▸ READING PASSAGE:
- Opening Delimiter -

Thank you, Andy, and good morning everyone. I'll start by very briefly touching on our fiscal first quarter results. Total revenues for the quarter were $18.8 million, as compared to $57 million in the prior year quarter. We also generated an adjusted operating loss of $28.1 million, as compared with a loss of $17.8 million in the prior year period. I would note that year-over-year comparability for the fiscal first quarter was impacted by the NHL and NBA's return to play in the prior year period. Additionally, we held two preseason games in the current quarter versus none in the prior year period, as the 2019-'20 return to play last year also caused delayed starts to the 2021 seasons. More detail on our first quarter financial results can be found in our Form 10-Q, which we filed yesterday after market close. In terms of liquidity, we continue to prudently manage our balance sheet. As of September 30, we had $278.6 million of liquidity, comprised of cash and cash equivalents and available borrowing capacity under our existing credit facilities. And our total debt outstanding at quarter end was $385 million. Looking ahead, the balance of the fiscal year will primarily reflect the financial results of the 2021-'22 seasons for the Knicks and the Rangers. And as Andy discussed, we are seeing positive momentum across virtually every revenue line of our business. Ticket, food, beverage and merchandise sales have been strong, while suites and sponsorship revenue have essentially returned to pre-pandemic levels on a go-forward run rate basis. In addition, media rights revenue this fiscal year on the NHL side will reflect a significant increase as a result of the league's new national media rights agreements with Disney and WarnerMedia. In summary, we feel very good about the trajectory of our business for the remainder of fiscal 2022 and I believe our company is on the path back to normalized results. With that, I will now turn the call back over to Ari.

- Closing Delimiter -

▸ ACTION ITEM:
Summarize the earnings call remarks in two sentences. The listing has no connection to the earnings call remarks.

▸ GIVEN DATA:
- Opening Delimiter -

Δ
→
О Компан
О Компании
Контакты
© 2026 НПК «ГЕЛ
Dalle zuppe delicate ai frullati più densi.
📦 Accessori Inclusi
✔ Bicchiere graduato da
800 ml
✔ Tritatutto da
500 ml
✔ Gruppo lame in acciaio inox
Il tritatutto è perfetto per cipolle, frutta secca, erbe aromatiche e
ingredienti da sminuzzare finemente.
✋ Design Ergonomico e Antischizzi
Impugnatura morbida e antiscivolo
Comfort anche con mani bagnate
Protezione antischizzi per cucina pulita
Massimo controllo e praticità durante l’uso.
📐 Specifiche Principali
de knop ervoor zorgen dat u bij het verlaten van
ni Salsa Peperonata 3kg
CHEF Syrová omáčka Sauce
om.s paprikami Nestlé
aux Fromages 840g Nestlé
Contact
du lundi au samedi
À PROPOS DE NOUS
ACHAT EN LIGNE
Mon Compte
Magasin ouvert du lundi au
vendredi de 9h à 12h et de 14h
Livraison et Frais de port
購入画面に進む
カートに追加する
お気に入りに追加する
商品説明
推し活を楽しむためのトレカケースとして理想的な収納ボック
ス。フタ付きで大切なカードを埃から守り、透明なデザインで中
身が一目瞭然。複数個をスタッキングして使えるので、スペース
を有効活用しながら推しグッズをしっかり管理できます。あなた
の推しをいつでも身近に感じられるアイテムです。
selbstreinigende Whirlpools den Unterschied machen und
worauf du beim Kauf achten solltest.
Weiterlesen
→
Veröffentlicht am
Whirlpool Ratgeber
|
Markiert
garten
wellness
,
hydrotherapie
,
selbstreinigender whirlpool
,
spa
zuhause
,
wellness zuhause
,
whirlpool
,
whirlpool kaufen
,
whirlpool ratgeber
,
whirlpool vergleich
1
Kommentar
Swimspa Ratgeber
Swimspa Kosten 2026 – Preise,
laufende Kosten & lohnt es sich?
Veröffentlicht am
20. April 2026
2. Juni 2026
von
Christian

- Closing Delimiter -

▸ FINISHED TASK:
Fiscal first quarter total revenues were $18.8 million, compared with $57 million a year earlier, and the adjusted operating loss widened to $28.1 million from $17.8 million, with comparability affected by the NHL and NBA's return to play in the prior year period. The company held $278.6 million of liquidity and $385 million of total debt at quarter end, and it expects the rest of fiscal 2022 to reflect strong momentum from the Knicks and Rangers 2021-'22 seasons across ticket, food, beverage, merchandise, suites, sponsorship and NHL media rights revenue.